# "falling" minor bridges and sensations.



## crymeandpun (Oct 14, 2012)

Hi all,

This is my first post, even though i'm a long time lurker! Happy to introduce myself :lol:

So, I have recently noticed that I get an insane physical feeling from the "falling" minor bridges in the more fiery classical (and I mean "classical", more conservative and older canon than new the newer, eg Mahler). The best example I could give starts at 11:57 in this third movement of bach's concerto in d minor (I gave a few seconds head start in the link) and then again the incredible build up and crashing minor fall at 12:34s.
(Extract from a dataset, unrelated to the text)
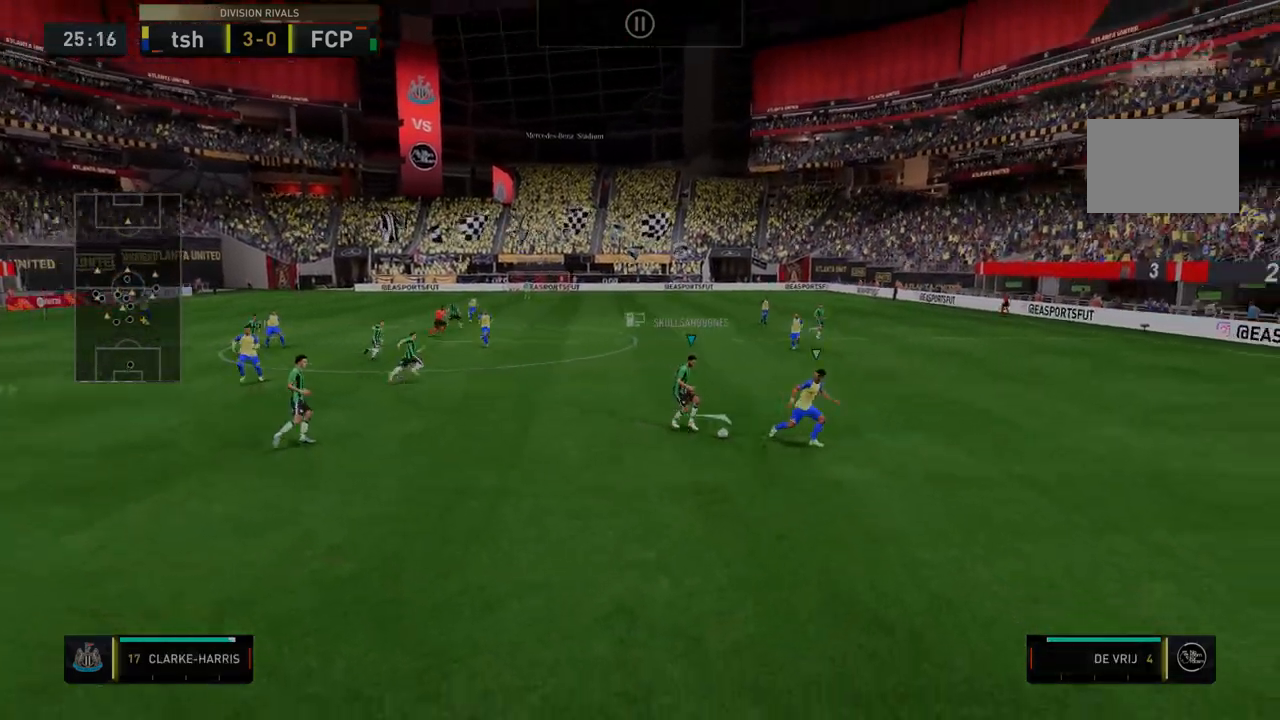
Gameplay with a controller (Xbox layout); each line is a JSON object with the inputs held at the frame after it. "events" lists button and stick changes between this image and that frame as [ms after this image, input, new state], when the widget could be followed in between. Not read: L3 R3.
{"buttons": ["R2"], "left_stick": "right", "right_stick": "center", "events": []}
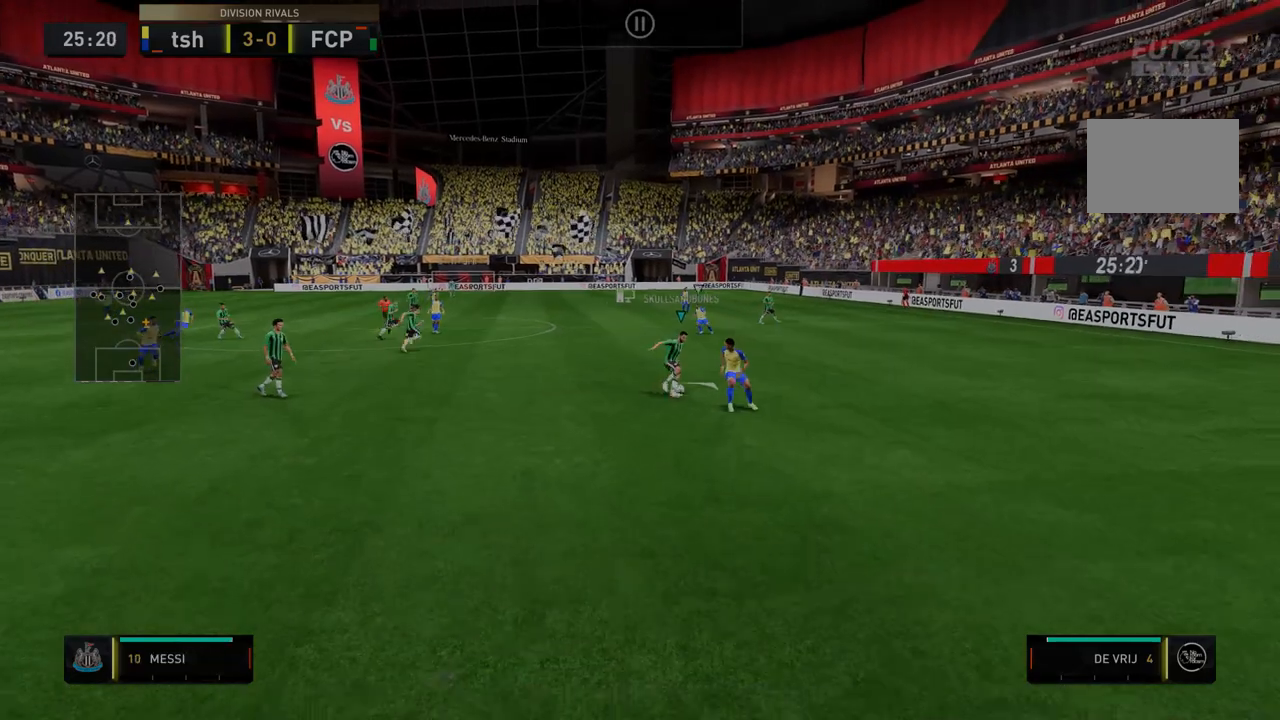
{"buttons": ["R2"], "left_stick": "right", "right_stick": "center", "events": [[214, "left_stick", "center"], [320, "left_stick", "right"]]}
I seriously feel like I get chills up and down my back no matter how many times I hear it. Can anyone recommend more classical pieces with that kind of frenetic, falling and 100% minor-key insanity? vivaldi has some parts in 4 seasons that are like that; likewise chopin's etudes. I know I've heard some stuff in mendelssohn like that but don't know where to start looking. i recognize this is a bit broad, but any help will do!


----------



## Norse (May 10, 2010)

Going by your examples, I think you might be talking about use of parts of the circle of fifths, a common devices in transitions (bridges) etc.

Maybe you'll enjoy this movement:

Timecodes doesn't work on embedded links it seems, so skip to 2:54





For a for more interesting, lightning fast performance, try this from 1:35


----------



## crymeandpun (Oct 14, 2012)

That is great!! What about more like this (my greed ) esp with pianos?


----------